Wat is dat? Encyclopedie voor jongeren

P.J.F.H. van de Rivière, R. de Ruyter-van der Feer (1928, 1930 en 1938)

Gepubliceerd op 13-08-2019

Weven

betekenis & definitie

De katoenen en wollen stoffen of „manufacturen”, waaruit onze kleding, ons lijf- en huishoudgoed, enz. vervaardigd zijn, ontstaan voornamelijk door weven.

De kunst om plantenvezels of haren van dieren (wol) tot draden te spinnen en daaruit stoffen te weven, is reeds oeroud, (zie: Spinnen). De werktuigen, die onze voorvaderen gebruikten om stoffen te weven, waren wel zeer primitief, vergeleken met de grote machines van onze textielnijverheid; maar toch getuigen zij van vindingrijkheid en vernuft, en als wij ons een voorstelling van het weefproces willen maken, doen we goed bij het handweefgetouw te beginnen. Hierbij wordt een groot aantal lange draden evenwijdig gespannen. Dit noemt men de „ketting” (ook wel schering). Een doorlopende draad, de „inslag”, wordt dan loodrecht op de richting van de kettingdraden afwisselend onder en boven de kettingdraden doorgestoken, zodat alle draden tot een vlak weefsel samengehouden worden, ongeveer als bij het matjesvlechten der kinderen. Hoe de inslag door den ketting heengeweven wordt, zullen we aan de hand van het eenvoudigste geval van een effen weefsel bespreken.

## [Verzamelde gegevens]
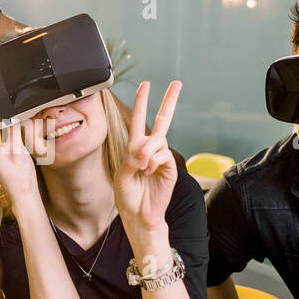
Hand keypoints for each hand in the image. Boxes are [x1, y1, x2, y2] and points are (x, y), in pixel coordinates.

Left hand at [113, 80, 181, 241]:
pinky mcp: (170, 167)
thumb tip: (145, 151)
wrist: (139, 215)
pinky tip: (148, 170)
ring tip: (141, 167)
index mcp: (135, 148)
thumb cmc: (127, 196)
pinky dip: (153, 160)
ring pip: (158, 140)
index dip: (141, 102)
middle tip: (177, 83)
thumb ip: (131, 160)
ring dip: (147, 151)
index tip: (145, 85)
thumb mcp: (122, 176)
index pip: (138, 121)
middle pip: (161, 120)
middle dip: (169, 101)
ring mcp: (161, 158)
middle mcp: (150, 150)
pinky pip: (162, 154)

## [Opdracht]
Hervat de tekst over het weven direct na de laatste zin. Het materiaal staat helemaal los van de tekst over het weven.

## [Uitgewerkte oplossing]
Denken we ons den ketting gespannen en de draden ervan genummerd. De oneven nummers zijn gestoken door de opeenvolgende gaatjes (maillons) van de schacht of kam A, de even nummers door de maillons van een kam B. De maillons zijn van metaal of glas en door draden bevestigd aan de dwarslatten van de schachten.

Wordt nu schacht A omhoog getrokken en schacht B omlaag, dan ontstaat tussen de stelsels der oneven en der even draden een gaping, „vak” genaamd, waarin de inslagdraad gelegd wordt. Daarna gaat schacht A omlaag en B omhoog, zodat de inslagdraad vastgeklemd wordt en er een tweede vak ontstaat, waarin weer de inslag gelegd kan worden, die door het herstellen van den eersten stand der schachten weer vastgehouden wordt.

Het inslaggaren is gewonden op een klosje, dat draaibaar ligt in een schuitje of spoeltje. Dit spoeltje wordt met kracht heen en weer geworpen door de opeenvolgende vakken. Het wordt daarbij gedragen door een horizontale balk, de „lade”. Deze lade is aan het weefgetouw zo bevestigd, dat de wever haar naar zich toe kan trekken door middel van enige verticale staven, ’t „riet”. Trekt nu de wever de lade met het riet naar zich toe, dan wordt de inslagdraad stevig tegen den voorafgaanden gedrukt, zodat een vast en dicht weefsel ontstaat. De kettingdraden zijn op den „kettingboom” opgewonden. Zij lopen dan door de maillons en het riet en het geweven goed wordt op den „doekboom” opgerold. Het op- en neerbewegen der schachten geschiedt door middel van twee treeplanken.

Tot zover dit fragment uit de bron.